-- Provided records follows --

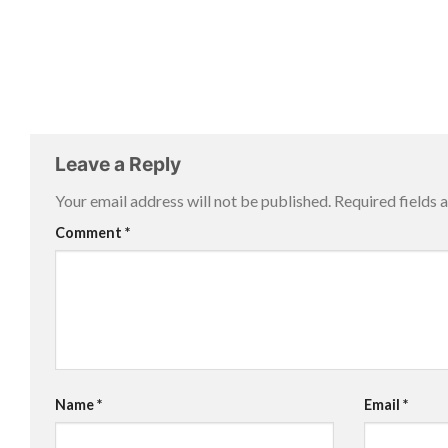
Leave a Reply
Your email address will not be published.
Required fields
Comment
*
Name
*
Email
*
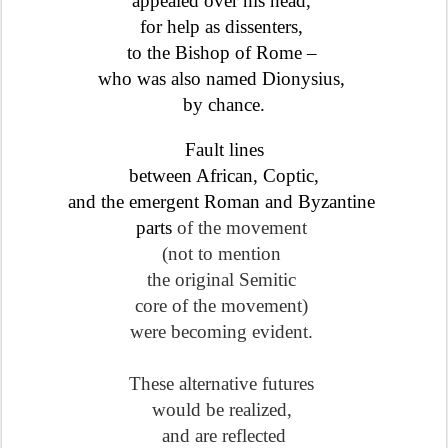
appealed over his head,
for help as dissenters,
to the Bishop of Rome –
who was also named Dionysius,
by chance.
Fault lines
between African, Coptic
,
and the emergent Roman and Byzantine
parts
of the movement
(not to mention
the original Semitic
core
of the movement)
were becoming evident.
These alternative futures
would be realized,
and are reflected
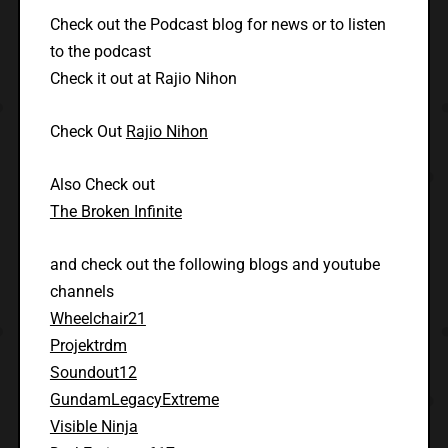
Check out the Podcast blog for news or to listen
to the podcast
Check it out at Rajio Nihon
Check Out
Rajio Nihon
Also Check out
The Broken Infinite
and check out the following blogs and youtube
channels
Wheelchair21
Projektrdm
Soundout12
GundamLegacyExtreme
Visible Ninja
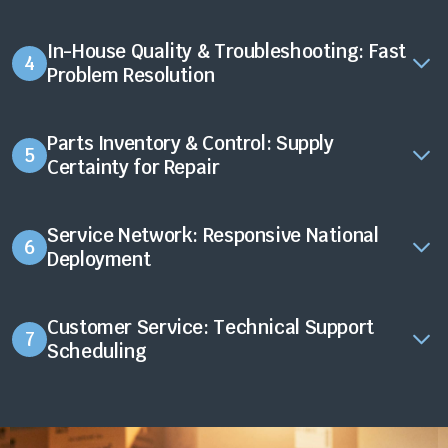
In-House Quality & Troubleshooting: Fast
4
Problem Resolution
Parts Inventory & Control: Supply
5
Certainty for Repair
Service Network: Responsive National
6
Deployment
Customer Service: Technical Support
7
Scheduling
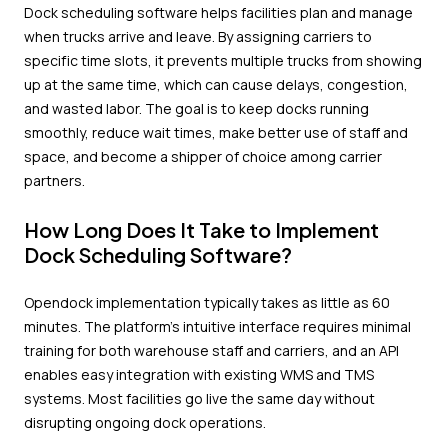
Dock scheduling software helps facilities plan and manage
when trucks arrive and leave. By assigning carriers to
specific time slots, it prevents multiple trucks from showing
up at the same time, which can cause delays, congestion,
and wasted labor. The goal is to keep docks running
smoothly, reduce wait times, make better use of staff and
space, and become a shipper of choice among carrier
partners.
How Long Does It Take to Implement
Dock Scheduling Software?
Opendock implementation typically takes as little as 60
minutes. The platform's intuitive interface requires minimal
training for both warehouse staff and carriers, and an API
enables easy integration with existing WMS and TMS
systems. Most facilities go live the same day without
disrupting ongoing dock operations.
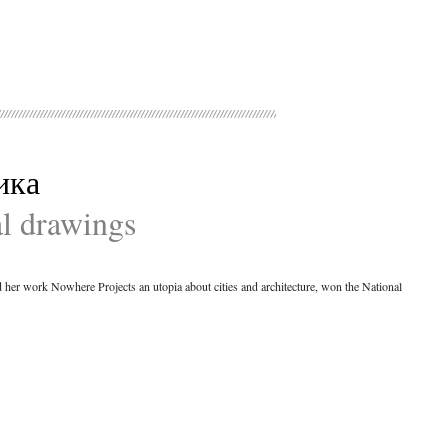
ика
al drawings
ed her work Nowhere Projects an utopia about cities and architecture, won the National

-- Provided records concluded --

** Brief **
Render every text line from the items above as a Markdown table with the columns Row and Line, numbering the rows in order. Skip blank lines and leave the pictures out.

** Reply **
| Row | Line |
|---|---|
| 1 | Leave a Reply |
| 2 | Your email address will not be published. |
| 3 | Required fields |
| 4 | Comment |
| 5 | * |
| 6 | Name |
| 7 | * |
| 8 | Email |
| 9 | * |
| 10 | appealed over his head, |
| 11 | for help as dissenters, |
| 12 | to the Bishop of Rome – |
| 13 | who was also named Dionysius, |
| 14 | by chance. |
| 15 | Fault lines |
| 16 | between African, Coptic |
| 17 | , |
| 18 | and the emergent Roman and Byzantine |
| 19 | parts |
| 20 | of the movement |
| 21 | (not to mention |
| 22 | the original Semitic |
| 23 | core |
| 24 | of the movement) |
| 25 | were becoming evident. |
| 26 | These alternative futures |
| 27 | would be realized, |
| 28 | and are reflected |
| 29 | Check out the Podcast blog for news or to listen |
| 30 | to the podcast |
| 31 | Check it out at Rajio Nihon |
| 32 | Check Out |
| 33 | Rajio Nihon |
| 34 | Also Check out |
| 35 | The Broken Infinite |
| 36 | and check out the following blogs and youtube |
| 37 | channels |
| 38 | Wheelchair21 |
| 39 | Projektrdm |
| 40 | Soundout12 |
| 41 | GundamLegacyExtreme |
| 42 | Visible Ninja |
| 43 | In-House Quality & Troubleshooting: Fast |
| 44 | 4 |
| 45 | Problem Resolution |
| 46 | Parts Inventory & Control: Supply |
| 47 | 5 |
| 48 | Certainty for Repair |
| 49 | Service Network: Responsive National |
| 50 | 6 |
| 51 | Deployment |
| 52 | Customer Service: Technical Support |
| 53 | 7 |
| 54 | Scheduling |
| 55 | Dock scheduling software helps facilities plan and manage |
| 56 | when trucks arrive and leave. By assigning carriers to |
| 57 | specific time slots, it prevents multiple trucks from showing |
| 58 | up at the same time, which can cause delays, congestion, |
| 59 | and wasted labor. The goal is to keep docks running |
| 60 | smoothly, reduce wait times, make better use of staff and |
| 61 | space, and become a shipper of choice among carrier |
| 62 | partners. |
| 63 | How Long Does It Take to Implement |
| 64 | Dock Scheduling Software? |
| 65 | Opendock implementation typically takes as little as 60 |
| 66 | minutes. The platform's intuitive interface requires minimal |
| 67 | training for both warehouse staff and carriers, and an API |
| 68 | enables easy integration with existing WMS and TMS |
| 69 | systems. Most facilities go live the same day without |
| 70 | disrupting ongoing dock operations. |
| 71 | ика |
| 72 | al drawings |
| 73 | ed her work Nowhere Projects an utopia about cities and architecture, won the National |